Related Subjects:
|AIDS HIV
|Kaposi sarcoma (KS)
📖 About
- 🎗️ Kaposi's sarcoma (KS) is a rare vascular malignancy, first seen in older men before the HIV era.
- 🧬 Now strongly associated with HIV infection and Human Herpesvirus 8 (HHV8).
- Common sites: skin, mucosa, lungs, GI tract, and lymph nodes.
🧬 Aetiology
- Caused by HHV8 infection in immunocompromised patients (especially with HIV).
- ⬇️ More common in patients with advanced HIV/AIDS or iatrogenic immunosuppression (e.g., post-transplant).
- Sexual transmission of HHV8 is important in HIV-related cases.
⚙️ Pathophysiology
- Likely originates from endothelial cells.
- 📈 Cytokine dysregulation → abnormal angiogenesis and vascular proliferation.
🩺 Clinical Features
- 🟣 Skin lesions: non-blanching, red–purple patches/plaques/nodules; often painless but may ulcerate; typically multifocal.

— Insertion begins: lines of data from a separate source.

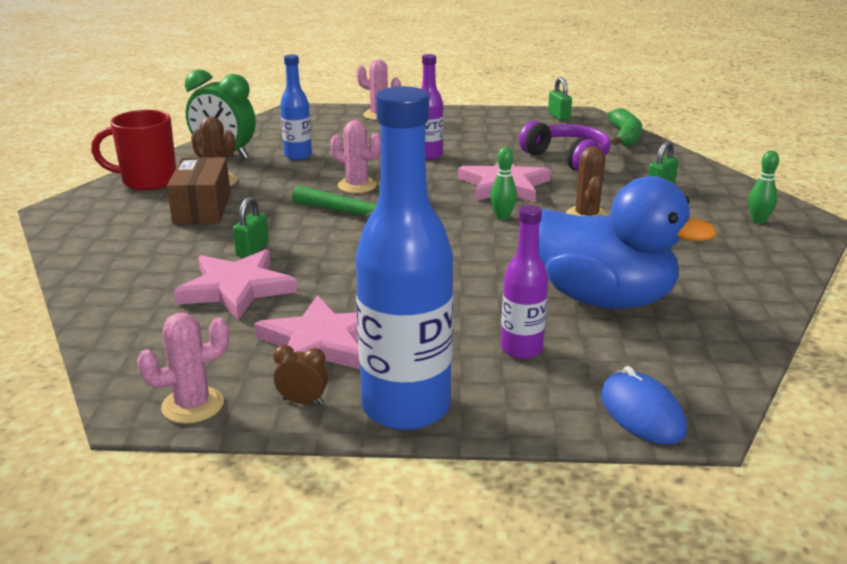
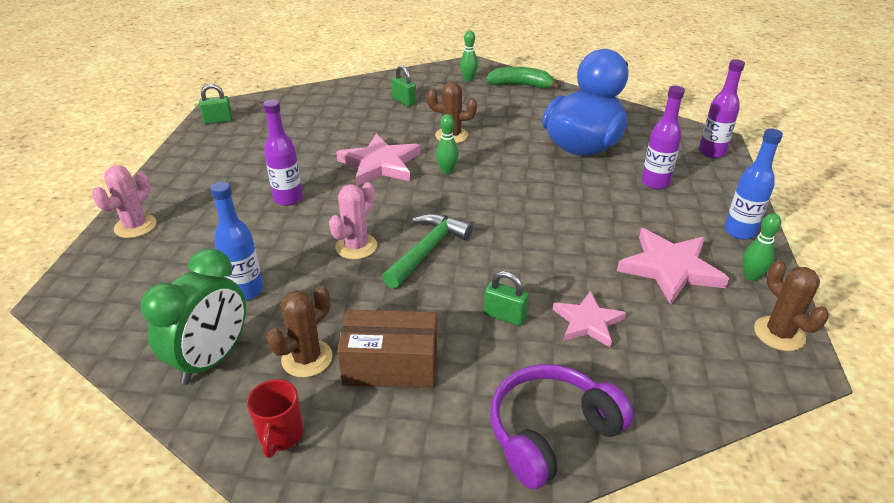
camera: 85 degrees left, 10 degrees up
red mug [91,110,176,190] -> red mug [247,379,303,458], size x0.58
pink cactus [137,313,229,424] -> brown cactus [754,260,829,351]
pink star [173,249,297,320] -> pink star [553,291,626,348], size x0.64
brown clock [273,345,328,405] -> green bowling pin [743,213,781,281]
blue bottle [356,86,453,430] -> blue bottle [724,129,783,240], size x0.53
purple headphones [519,121,611,172] -> purple headphones moved to [490,364,634,489]
blue mouse [601,366,687,445] -> purple bottle [699,59,745,158]
green banana [608,108,642,146] -> green banana moved to [486,67,561,90]

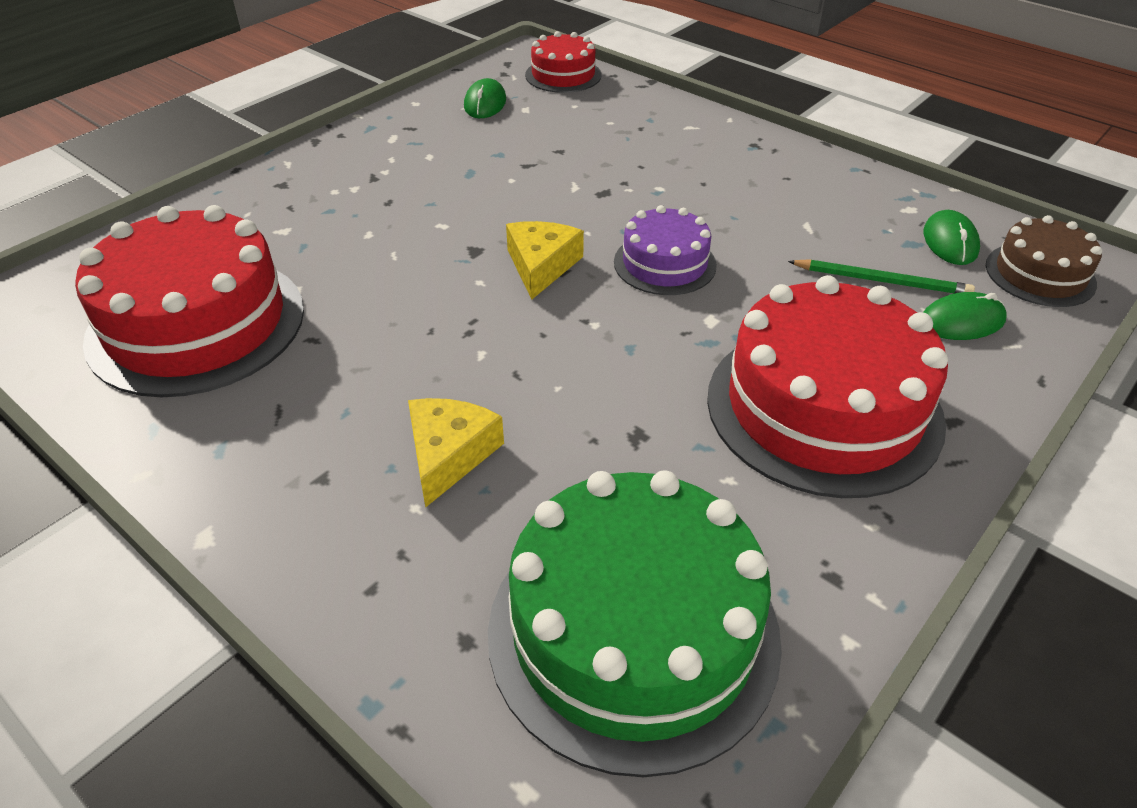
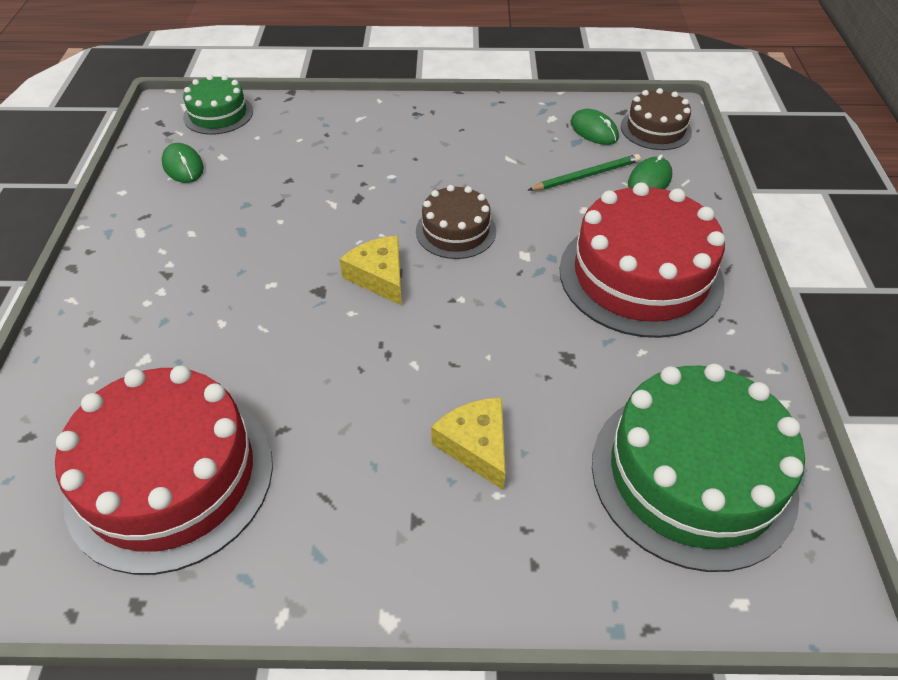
camera: 40 degrees left, 5 degrees up
red cake [525,31,602,93] -> green cake [183,75,253,135]
purple cake [614,205,717,295] -> brown cake [416,185,496,259]

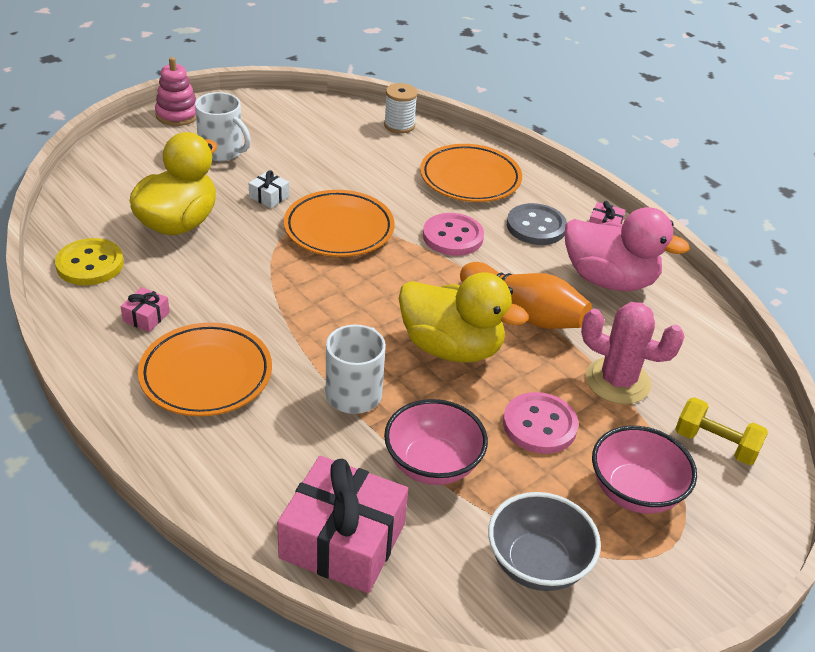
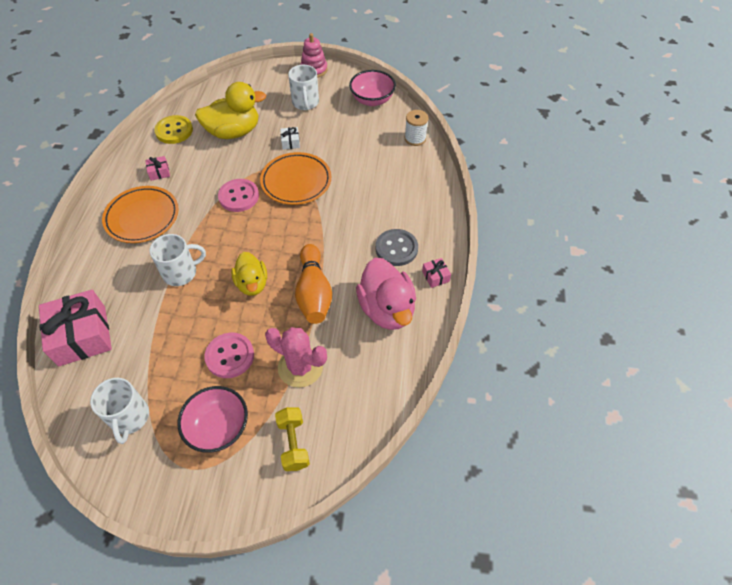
camera: 50 degrees right, 15 degrees up
pink bowl [384,399,488,485] -> pink bowl moved to [349,70,396,106]
yellow duck [399,272,529,363] -> yellow duck [231,252,267,296], size x0.64
orange plate [420,144,522,202] -> none
pink button [423,213,484,256] -> pink button moved to [218,179,259,212]
grey bowl [488,492,601,591] -> white mug [90,378,149,444]
pink cactus [581,302,685,404] -> pink cactus turned 45 degrees counterclockwise [265,327,327,388]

- 👄 Mucosal lesions: common in the mouth, nose, or pharynx.
- 🫁 Pulmonary involvement: haemoptysis, cough, chest pain, pleural effusion.
- 🍽️ GI involvement: dysphagia, abdominal pain, obstruction, weight loss.
- 🧾 Systemic: fever, lymphadenopathy, diarrhoea, wasting in advanced disease.
🔢 Forms of Kaposi’s Sarcoma
- 🌍 HIV-related (epidemic): most common, aggressive, linked to AIDS.
- 💊 Iatrogenic: post-transplant immunosuppression.
- 👴 Classic (sporadic): elderly men (Mediterranean/Jewish/Eastern European); slow progression.
- 🌴 Endemic (African): children/young adults in equatorial Africa; often aggressive.
🧾 Differential Diagnosis
- 🔬 Bacillary angiomatosis (Bartonella) → biopsy & treat with antibiotics.
🔎 Investigations
- 🧪 Skin biopsy = gold standard.
- 📊 FBC, U&E, ESR for baseline health.
- 🫁 CXR/CT for pulmonary involvement.
- 🧬 HIV testing (if status unknown).
⚕️ Systemic Management
- 💊 HAART → cornerstone in HIV-related KS; often leads to regression.
- ⬇️ Reduce immunosuppression in transplant patients if possible.
- 💉 Chemotherapy (e.g., liposomal doxorubicin) for extensive/systemic disease.
- 👴 In classic KS, conservative management may be reasonable unless complications arise (e.g., leg swelling → compression therapy).
🎯 Treating Symptomatic Lesions
- 🔆 Radiotherapy: useful for individual lesions.
- ❄️ Cryotherapy: liquid nitrogen for small lesions.
- 💡 Laser therapy: reduces pigmentation or lesion bulk.
- ☀️ Photodynamic therapy: topical light-sensitiser + light exposure.
- ✂️ Surgery: excision/curettage of isolated lesions.
- 💉 Intralesional therapy: immune-modulating agents injected directly.
- 🧴 Topical retinoids for cutaneous lesions.
- 🎨 Camouflage creams for cosmetic support post-treatment.
💡 Exam tip:
Think KS in an HIV+ patient with purplish, non-blanching skin or oral lesions.
Always distinguish from Bacillary angiomatosis (infective, antibiotic-responsive).